We attempted to rollout DNSSEC as part of an effort to improve the security of our DNS records and secure our customer data. While our rollout in our testing environments succeeded, our use of multiple providers (both Amazon Route 53 and Google Cloud DNS) in production for redundancy caused issues. This inadvertently resulted in a DNS “split-brain” effect, with sporadic DNS failures until we rolled back DNSSEC. Unfortunately due to network caching some of our customers continued to experience issues long after the rollback of DNSSEC.

Next Steps

  • (COMPLETE) Ensure our testing environment DNS configuration completely mirrors production (including redundancy).

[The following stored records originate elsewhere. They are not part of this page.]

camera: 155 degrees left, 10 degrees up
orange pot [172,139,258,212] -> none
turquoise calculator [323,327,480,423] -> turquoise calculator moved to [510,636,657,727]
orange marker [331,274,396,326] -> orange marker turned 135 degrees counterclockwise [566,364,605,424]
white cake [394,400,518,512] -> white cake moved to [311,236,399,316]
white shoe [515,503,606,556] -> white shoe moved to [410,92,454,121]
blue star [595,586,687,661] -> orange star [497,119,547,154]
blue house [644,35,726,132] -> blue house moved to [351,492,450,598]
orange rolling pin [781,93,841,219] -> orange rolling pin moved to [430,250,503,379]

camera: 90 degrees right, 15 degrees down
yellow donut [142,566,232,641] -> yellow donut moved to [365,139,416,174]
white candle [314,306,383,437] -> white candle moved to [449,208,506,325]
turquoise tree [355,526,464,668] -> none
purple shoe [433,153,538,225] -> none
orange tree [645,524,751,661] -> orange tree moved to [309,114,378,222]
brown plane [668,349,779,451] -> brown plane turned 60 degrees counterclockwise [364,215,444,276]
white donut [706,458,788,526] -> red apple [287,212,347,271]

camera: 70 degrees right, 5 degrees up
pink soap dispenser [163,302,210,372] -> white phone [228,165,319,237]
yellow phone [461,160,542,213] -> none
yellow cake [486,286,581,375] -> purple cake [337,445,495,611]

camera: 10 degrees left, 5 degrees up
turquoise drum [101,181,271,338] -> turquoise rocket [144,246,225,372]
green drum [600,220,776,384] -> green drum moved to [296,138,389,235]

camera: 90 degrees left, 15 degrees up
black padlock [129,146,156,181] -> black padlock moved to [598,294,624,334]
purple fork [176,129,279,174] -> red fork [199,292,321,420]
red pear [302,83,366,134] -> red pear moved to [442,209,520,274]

This allows us to properly verify our DNS changes before rolling out to production in the future.
  • Add more alerting for DNS issues to improve visibility and allow us to be more proactive with any such issues in the future.

Impact

  • DNS queries from clients was negatively impacted with reports being sent in of sporadic failures of DNS records.

Resolution

  • DNSSEC was disabled and the change was allowed to propagate and cache.

Timeline

All Times in Pacific Standard Time

  • Tuesday, March 23:

    • 2:50 PM — 3:00 PM: DNSSEC was enabled on both AWS Route 53 and GCP Cloud DNS by adding the DS records to our DNS registrar.
    • 7:21 PM: A customer reported experiencing DNS issues, specifically SERVFAIL errors.
    • 8:00 PM: Both the DS record for AWS Route 53’s DNSKEY and the AWS Route 53 name servers were removed from our DNS registrar.
    • 9:19 PM: Another customer followed up stating that they were still seeing DNS SERVFAIL errors.
  • Wednesday, March 25:

    • 12:00 PM: DNSSEC is fully disabled; all DS records were removed from our DNS registrar.
Posted Apr 02, 2021 - 14:16 PDT

Resolved
This incident has been resolved.
Posted Mar 25, 2021 - 14:04 PDT
Monitoring
A small subset of customers are being affected by sporadic DNS resolution issue. We have identified the issue and have a fix rolling out now.
Posted Mar 25, 2021 - 12:02 PDT
This incident affected: Web App (rollbar.com).